Charles Hunter was the only son of surgeon Dr John Charles Hunter of Belgrave Square, London.[1] Hunter qualified as a Member of the Royal College of Surgeons in 1856. He then became House Surgeon at St George's Hospital in London and also worked at the Royal Pimlico Dispensary.[1]
Hunter was very early in his career when he became interested in using syringes to administer injections of pain relief.[1] In the 1860s, he improved on the design of the syringe that had been invented by Alexander Wood by adding the needle point and lateral opening.[2] He also created a locking mechanism to prevent the needle from becoming detached when the plunger was pushed.[3]
Hunter initially followed Wood's method of using syringes to inject morphine locally, into the area where pain was located. However, when this area became infected for one of his patients, he injected elsewhere and realised that the results were still effective.[4] After conducting tests on animals to establish his findings, Hunter campaigned for the "general therapeutic effect" of what he initially called the "ipodermic" method, later inventing the term "hypodermic".[5] He published his findings in 1865, and popularised the use of the syringe in medical circles by speaking at medical society meetings and publishing papers on the subject of hypodermics.[1]
Hunter and Wood then entered into a debate about whose theory was correct.[6] Wood wrote to the Medical Times and Gazette both challenging Hunter's idea that injected drugs could work across the body and also emphasising that he had been the first to look into the effects of injecting. Hunter replied, saying that he had cited Wood and never claimed to have been first, and that his belief in the generalised effect of injected narcotics was correct rather than Wood's belief that morphine only worked locally.[1]

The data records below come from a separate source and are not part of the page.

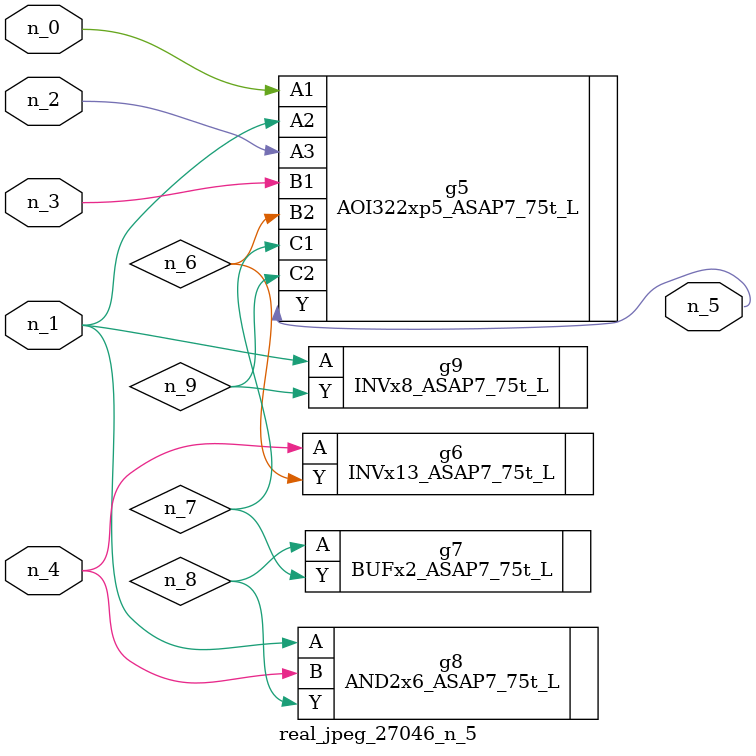
<source format=v>
module real_jpeg_27046_n_5 (n_4, n_0, n_1, n_2, n_3, n_5);

input n_4;
input n_0;
input n_1;
input n_2;
input n_3;

output n_5;

wire n_8;
wire n_6;
wire n_7;
wire n_9;

AOI322xp5_ASAP7_75t_L g5 ( 
.A1(n_0),
.A2(n_1),
.A3(n_2),
.B1(n_3),
.B2(n_6),
.C1(n_7),
.C2(n_9),
.Y(n_5)
);

AND2x6_ASAP7_75t_L g8 ( 
.A(n_1),
.B(n_4),
.Y(n_8)
);

INVx8_ASAP7_75t_L g9 ( 
.A(n_1),
.Y(n_9)
);

INVx13_ASAP7_75t_L g6 ( 
.A(n_4),
.Y(n_6)
);

BUFx2_ASAP7_75t_L g7 ( 
.A(n_8),
.Y(n_7)
);


endmodule
</source>
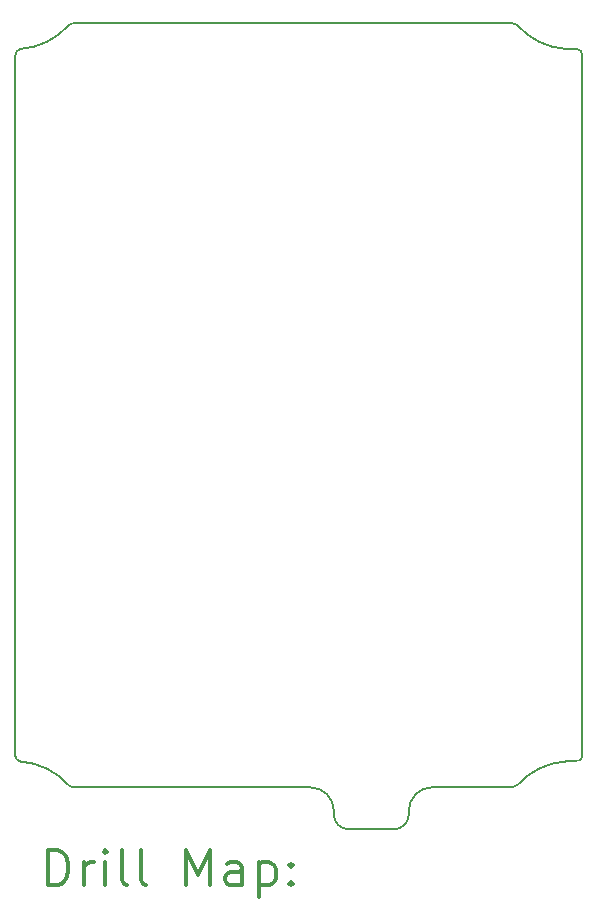
<source format=gbr>
%FSLAX45Y45*%
G04 Gerber Fmt 4.5, Leading zero omitted, Abs format (unit mm)*
G04 Created by KiCad (PCBNEW 5.1.10-88a1d61d58~88~ubuntu20.04.1) date 2021-05-10 20:01:07*
%MOMM*%
%LPD*%
G01*
G04 APERTURE LIST*
%TA.AperFunction,Profile*%
%ADD10C,0.200000*%
%TD*%
%ADD11C,0.200000*%
%ADD12C,0.300000*%
G04 APERTURE END LIST*
D10*
X9553000Y-4898710D02*
X9461000Y-4898710D01*
X9553013Y-4898785D02*
G75*
G02*
X9599983Y-4950000I-3031J-49925D01*
G01*
X9050544Y-4699388D02*
G75*
G03*
X9010000Y-4679980I-39562J-30592D01*
G01*
X9050702Y-4699267D02*
G75*
G03*
X9461000Y-4898710I448331J400557D01*
G01*
X9550000Y-10931270D02*
X9459050Y-10931270D01*
X4842946Y-4898572D02*
G75*
G03*
X4800000Y-4949000I7054J-49509D01*
G01*
X5249851Y-4698882D02*
G75*
G02*
X5290000Y-4680000I39149J-31118D01*
G01*
X5249817Y-4698851D02*
G75*
G02*
X4842946Y-4898576I-448867J400121D01*
G01*
X5251248Y-11132784D02*
G75*
G03*
X5289000Y-11150000I37752J32784D01*
G01*
X5251274Y-11132762D02*
G75*
G03*
X4840950Y-10931270I-450324J-398508D01*
G01*
X4841318Y-10931240D02*
G75*
G02*
X4800000Y-10882000I8682J49240D01*
G01*
X9051610Y-11129527D02*
G75*
G02*
X9459050Y-10931270I447440J-401743D01*
G01*
X9051483Y-11129413D02*
G75*
G02*
X9009000Y-11150000I-40483J29413D01*
G01*
X9550000Y-10931286D02*
G75*
G03*
X9600000Y-10880000I0J50016D01*
G01*
X7495800Y-11348120D02*
X7495800Y-11378600D01*
X7297680Y-11150000D02*
X5289000Y-11150000D01*
X8003800Y-11505600D02*
X7617720Y-11505600D01*
X8130800Y-11348120D02*
X8130800Y-11383680D01*
X8329000Y-11150000D02*
X9009000Y-11150000D01*
X8130698Y-11383676D02*
G75*
G02*
X8003800Y-11505600I-126899J5076D01*
G01*
X7617724Y-11505498D02*
G75*
G02*
X7495800Y-11378600I5076J126899D01*
G01*
X7297680Y-11150000D02*
G75*
G02*
X7495800Y-11348120I0J-198120D01*
G01*
X8130800Y-11348120D02*
G75*
G02*
X8328920Y-11150000I198120J0D01*
G01*
X9600000Y-4950000D02*
X9600000Y-10880000D01*
X5290000Y-4680000D02*
X9010000Y-4679980D01*
X4800000Y-10882000D02*
X4800000Y-4949000D01*
D11*
D12*
X5076420Y-11981314D02*
X5076420Y-11681314D01*
X5147849Y-11681314D01*
X5190706Y-11695600D01*
X5219277Y-11724171D01*
X5233563Y-11752743D01*
X5247849Y-11809886D01*
X5247849Y-11852743D01*
X5233563Y-11909886D01*
X5219277Y-11938457D01*
X5190706Y-11967029D01*
X5147849Y-11981314D01*
X5076420Y-11981314D01*
X5376420Y-11981314D02*
X5376420Y-11781314D01*
X5376420Y-11838457D02*
X5390706Y-11809886D01*
X5404991Y-11795600D01*
X5433563Y-11781314D01*
X5462134Y-11781314D01*
X5562134Y-11981314D02*
X5562134Y-11781314D01*
X5562134Y-11681314D02*
X5547849Y-11695600D01*
X5562134Y-11709886D01*
X5576420Y-11695600D01*
X5562134Y-11681314D01*
X5562134Y-11709886D01*
X5747848Y-11981314D02*
X5719277Y-11967029D01*
X5704991Y-11938457D01*
X5704991Y-11681314D01*
X5904991Y-11981314D02*
X5876420Y-11967029D01*
X5862134Y-11938457D01*
X5862134Y-11681314D01*
X6247848Y-11981314D02*
X6247848Y-11681314D01*
X6347848Y-11895600D01*
X6447848Y-11681314D01*
X6447848Y-11981314D01*
X6719277Y-11981314D02*
X6719277Y-11824171D01*
X6704991Y-11795600D01*
X6676420Y-11781314D01*
X6619277Y-11781314D01*
X6590706Y-11795600D01*
X6719277Y-11967029D02*
X6690706Y-11981314D01*
X6619277Y-11981314D01*
X6590706Y-11967029D01*
X6576420Y-11938457D01*
X6576420Y-11909886D01*
X6590706Y-11881314D01*
X6619277Y-11867029D01*
X6690706Y-11867029D01*
X6719277Y-11852743D01*
X6862134Y-11781314D02*
X6862134Y-12081314D01*
X6862134Y-11795600D02*
X6890706Y-11781314D01*
X6947848Y-11781314D01*
X6976420Y-11795600D01*
X6990706Y-11809886D01*
X7004991Y-11838457D01*
X7004991Y-11924171D01*
X6990706Y-11952743D01*
X6976420Y-11967029D01*
X6947848Y-11981314D01*
X6890706Y-11981314D01*
X6862134Y-11967029D01*
X7133563Y-11952743D02*
X7147848Y-11967029D01*
X7133563Y-11981314D01*
X7119277Y-11967029D01*
X7133563Y-11952743D01*
X7133563Y-11981314D01*
X7133563Y-11795600D02*
X7147848Y-11809886D01*
X7133563Y-11824171D01*
X7119277Y-11809886D01*
X7133563Y-11795600D01*
X7133563Y-11824171D01*
M02*

</source>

By 1867, the Medical and Chirurgical Society of London appointed a committee to investigate whether injections were best delivered subcutaneously in the area of pain (as Wood insisted), or elsewhere to systemically deliver relief (as Hunter claimed). They emphatically supported Hunter. Francis E. Anstie also recommended Hunter's method, proclaiming that there was absolutely no danger in administering opium hypodermic injection.[7]
Hunter died on 8 August 1878 in a Hastings vicarage after two months of illness, at the age of 43. His early death and Wood's popularity meant that Hunter's legacy in the history of medicine has not endured particularly well by comparison.[1] [8]
Hunter's archive is held at the Wellcome Library in London, with shelfmark MS.6892.[9]